Carson describes each of these brainsets, discusses briefly each brainset’s neural bases and offers exercises that one can do to practice invoking each brainset.
Understanding these brainsets is immensely relevant for the “creative cogntion” aspect of my project, since I want to understand how I can incorporate creative cognition findings in the my final design solution. Towards the end of the book, Carson discusses how the brainsets can be applied to various stages of the creative process—namely, that the more “open” and “exploratory” brainsets such as Absorb and Connect should be applied early on in problem-finding and idea generation stages, while “practical” brainsets such as Reason and Evaluate should be applied later on in the process when it’s important to have a feasible plan for executing the idea.
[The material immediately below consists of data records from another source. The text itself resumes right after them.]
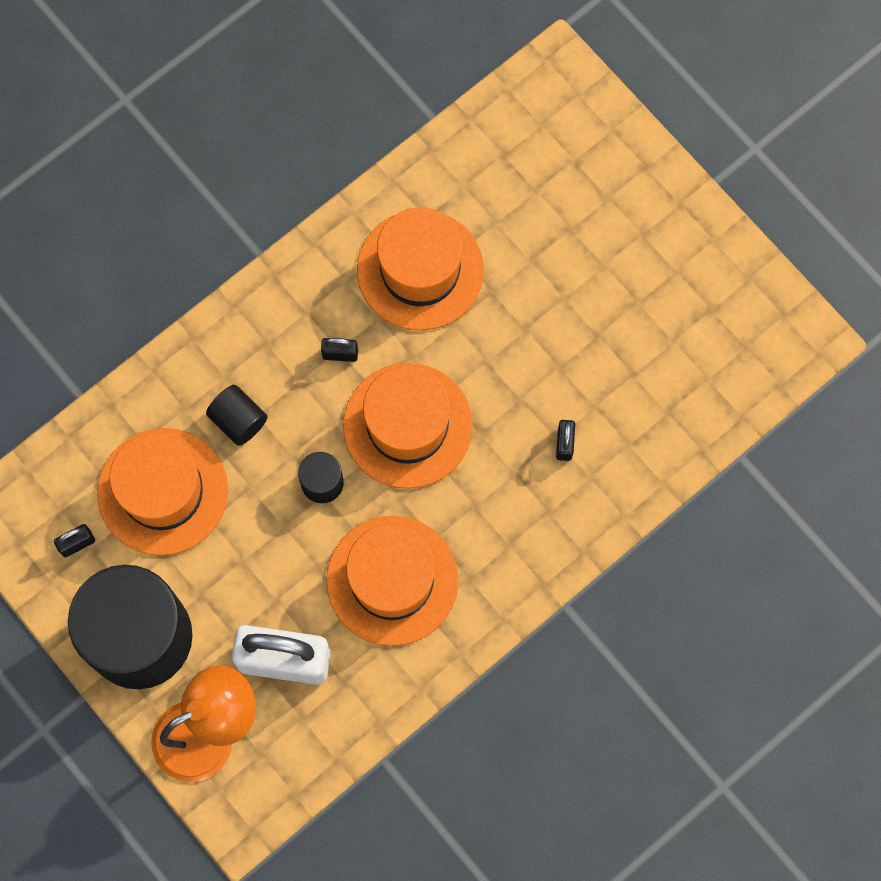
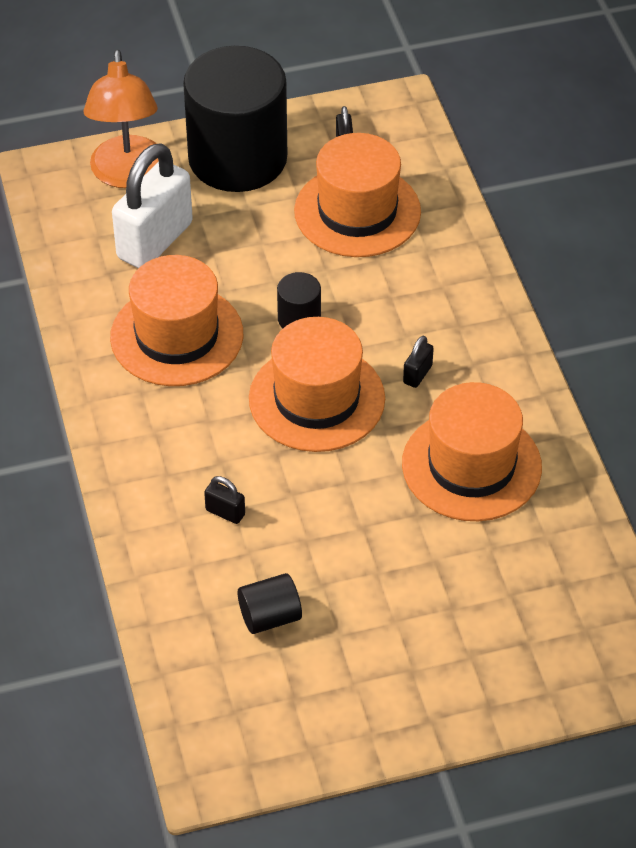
camera: 115 degrees right, 25 degrees down
black cylinder [206,385,267,446] -> black cylinder moved to [238,573,302,634]

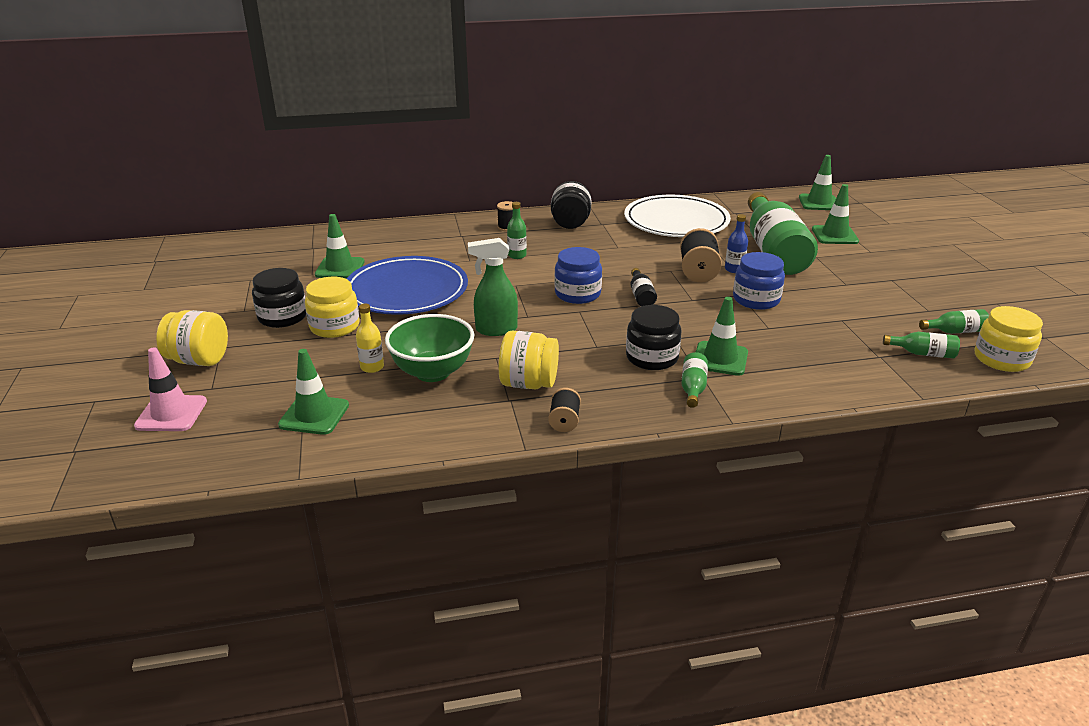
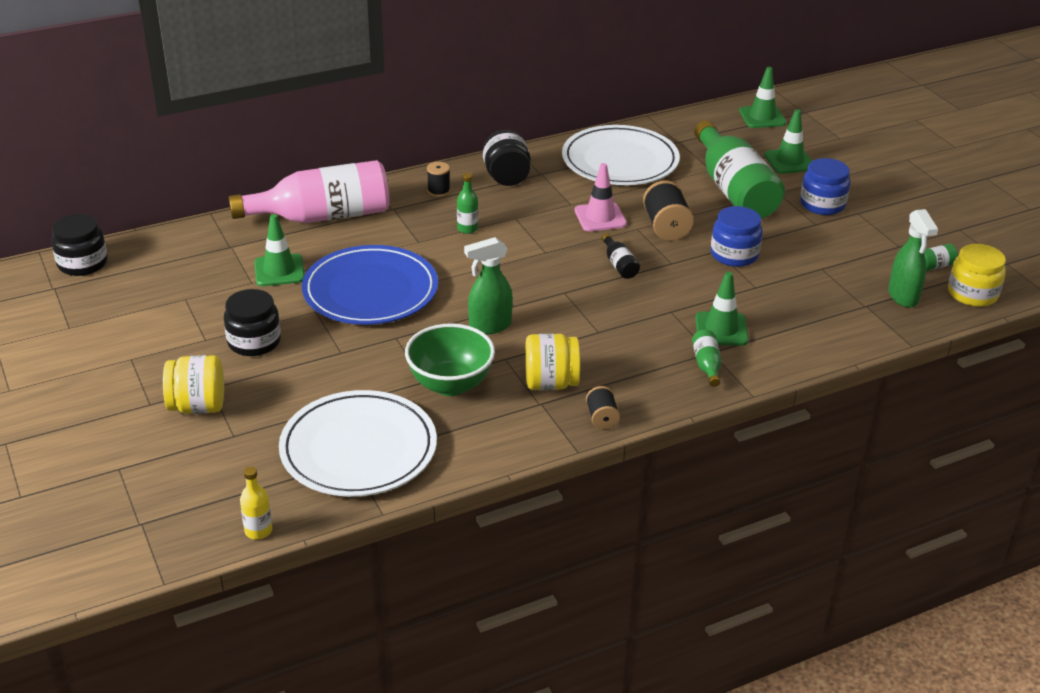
camera: 15 degrees left, 5 degrees up
pink traffic cone [134,347,207,431] -> pink traffic cone moved to [574,163,627,232]
green traffic cone [278,349,349,435] -> white plate [279,390,437,497]
yellow jar [305,277,359,338] -> none
yellow bottle [356,303,384,373] -> yellow bottle moved to [240,467,272,539]
blue jar [554,247,602,304] -> blue jar moved to [800,158,851,215]
black jar [626,305,682,370] -> black jar moved to [51,214,108,276]
blue bottle [725,214,748,273] -> none
green bottle [883,332,960,359] -> green spray bottle [888,209,938,308]
none -> pink bottle [229,160,390,223]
Another opportunity that I see from this book for my project is that while the exercises Carson offers in her book are interesting and grounded in the research, they require a bit of time and commitment to do. She proposes a workout-like program, in which you practice invoking the various brainsets several times a week and reward yourself with small presents. Activities include mentally imagining your car for a few minutes (to practice Envisioning), to playing word association games with yourself (to practice Connecting). While these activities seem engaging, one of the main things that I’ve found in my research so far is that many people already feel like they don’t have enough time as is to be creative, and therefore may prefer more streamlined ways to practice invoking the brainsets (or tools to help them do it). The design implication from this is that while Carson’s insights are definitely valuable, perhaps there is a way to make that information more accessible and integrated into the context of people’s current behaviors and practices, albeit with a slightly greater awareness of the brainsets!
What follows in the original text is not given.